Data segment ::
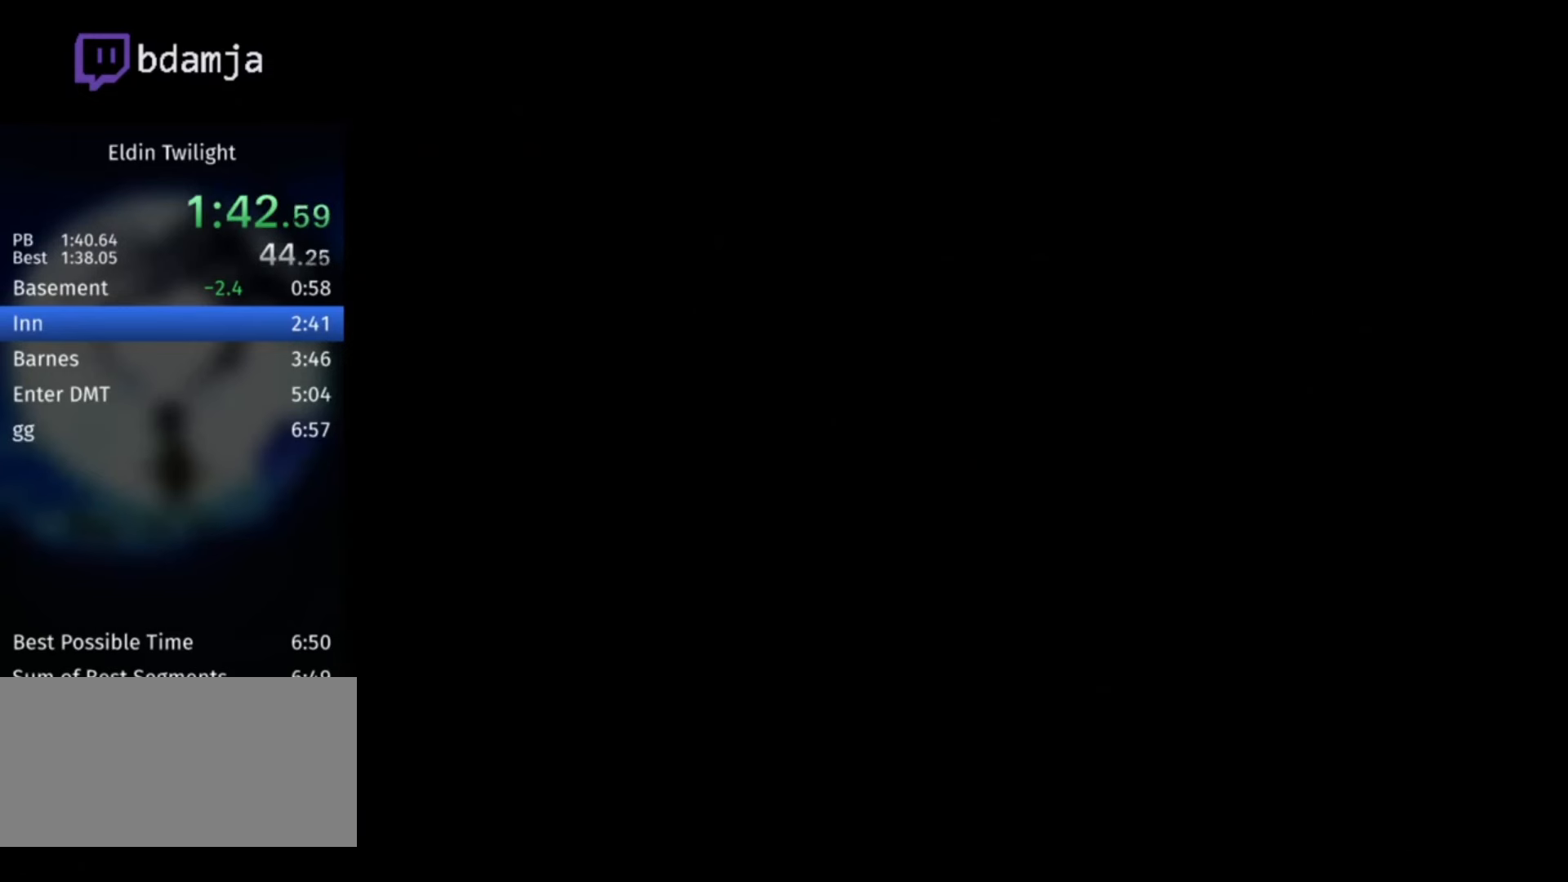
{"buttons": [], "left_stick": "up-left", "right_stick": "center", "events": [[33, "A", "up"], [100, "A", "down"], [166, "A", "up"], [233, "A", "down"], [333, "A", "up"], [366, "A", "down"], [466, "A", "up"]]}
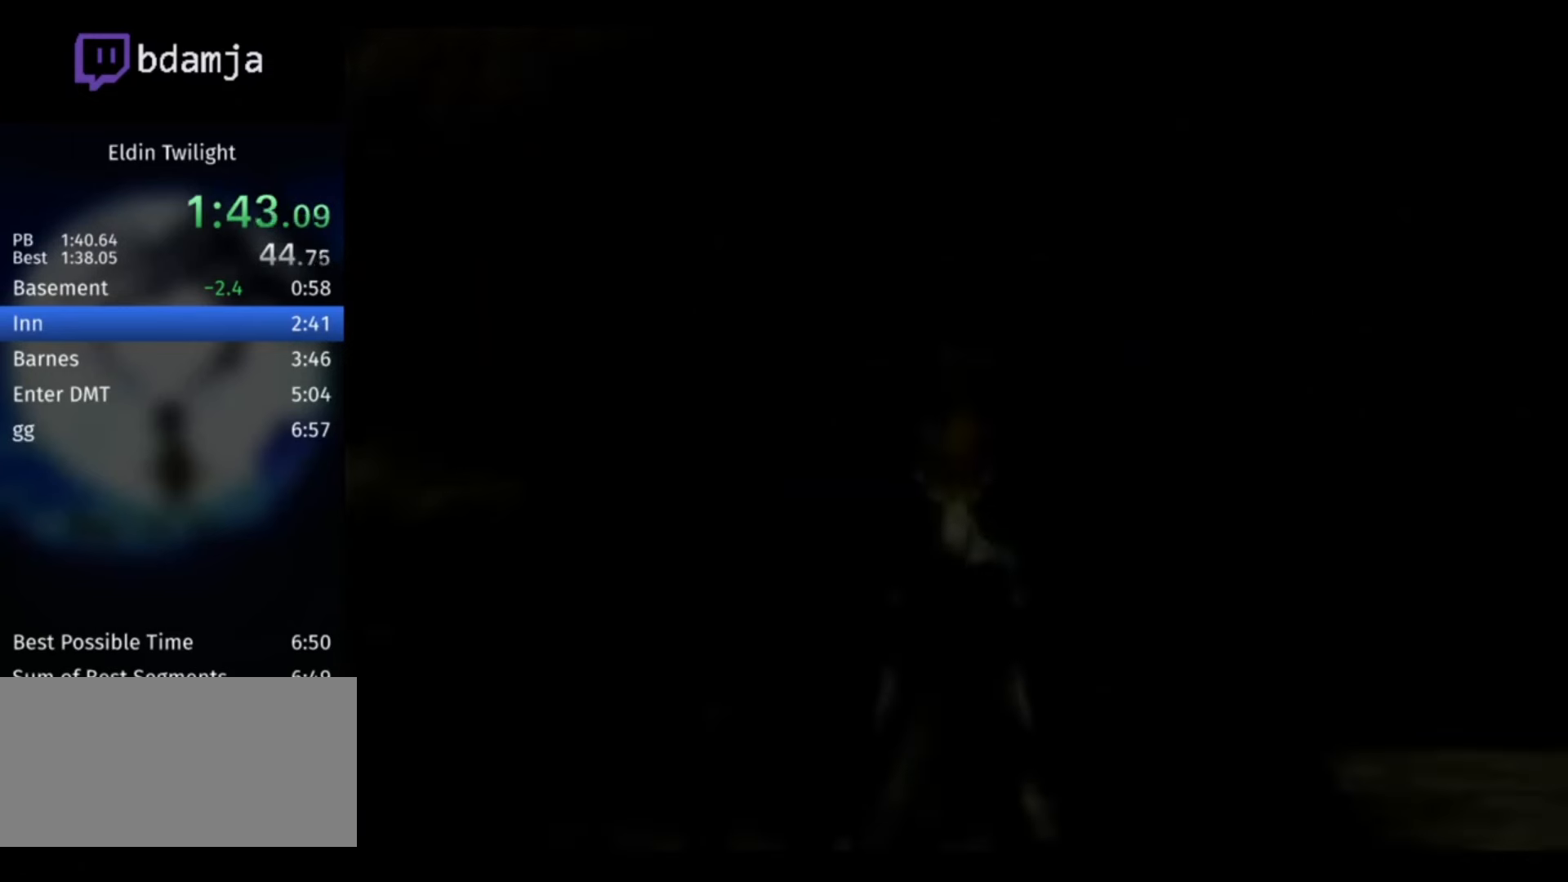
{"buttons": [], "left_stick": "up-left", "right_stick": "center", "events": [[33, "A", "down"], [66, "A", "up"], [167, "A", "down"], [234, "A", "up"], [300, "A", "down"], [367, "A", "up"], [434, "A", "down"], [500, "A", "up"]]}
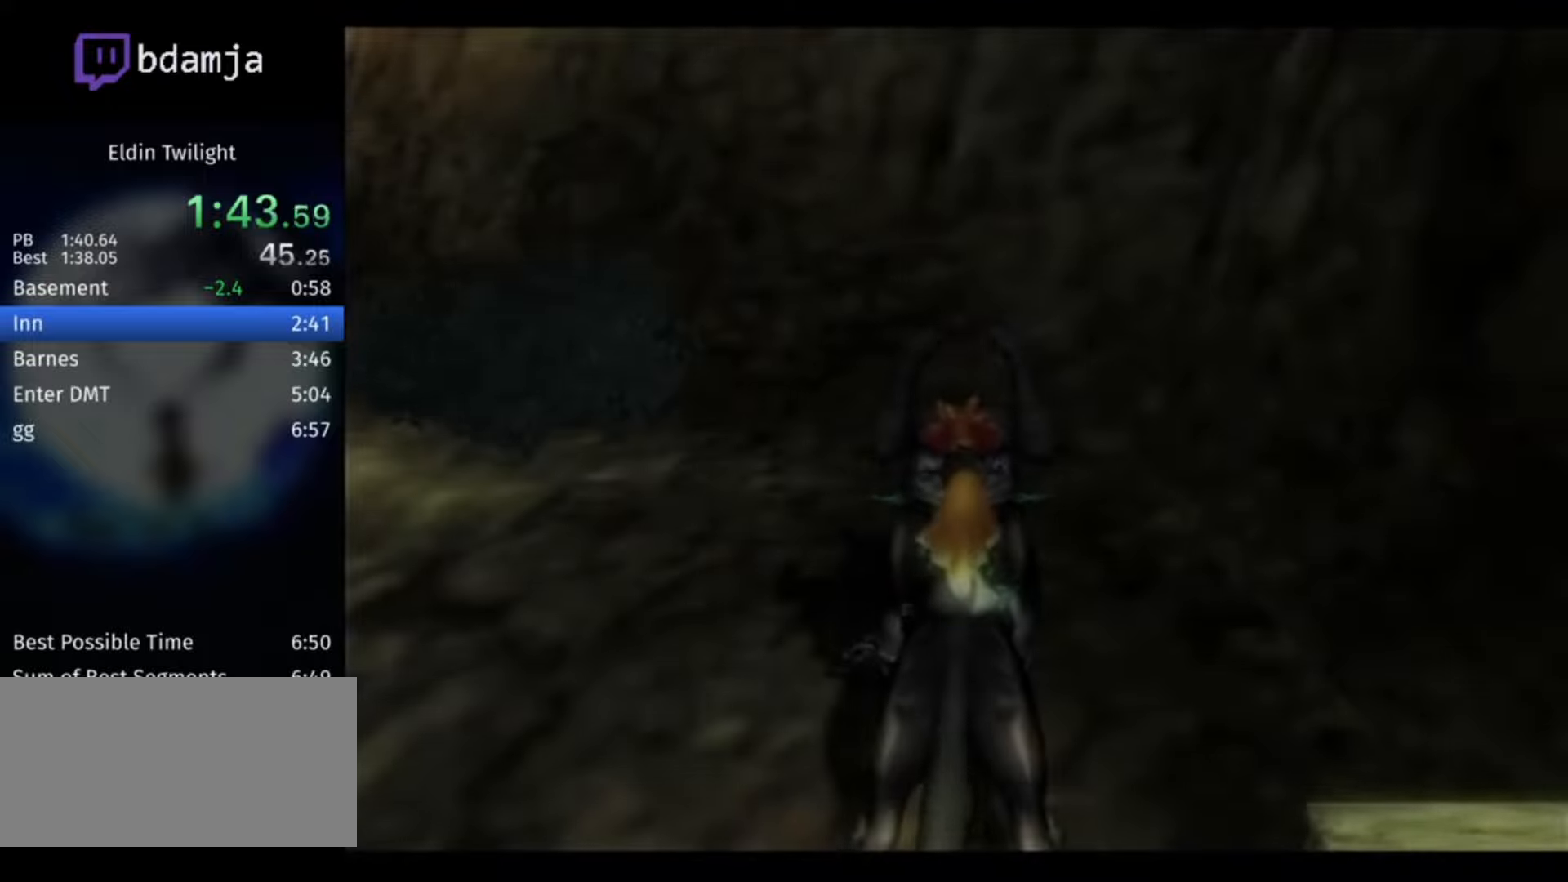
{"buttons": ["A"], "left_stick": "up-left", "right_stick": "center", "events": [[67, "A", "down"], [167, "A", "up"], [200, "A", "down"], [300, "A", "up"], [367, "A", "down"], [434, "A", "up"], [500, "A", "down"]]}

Exercise requirements :: Return every line of the data above exactly, and omit all pictures.

Result of the task ::
{"buttons": [], "left_stick": "up-left", "right_stick": "center", "events": [[33, "A", "up"], [100, "A", "down"], [166, "A", "up"], [233, "A", "down"], [333, "A", "up"], [366, "A", "down"], [466, "A", "up"]]}
{"buttons": [], "left_stick": "up-left", "right_stick": "center", "events": [[33, "A", "down"], [66, "A", "up"], [167, "A", "down"], [234, "A", "up"], [300, "A", "down"], [367, "A", "up"], [434, "A", "down"], [500, "A", "up"]]}
{"buttons": ["A"], "left_stick": "up-left", "right_stick": "center", "events": [[67, "A", "down"], [167, "A", "up"], [200, "A", "down"], [300, "A", "up"], [367, "A", "down"], [434, "A", "up"], [500, "A", "down"]]}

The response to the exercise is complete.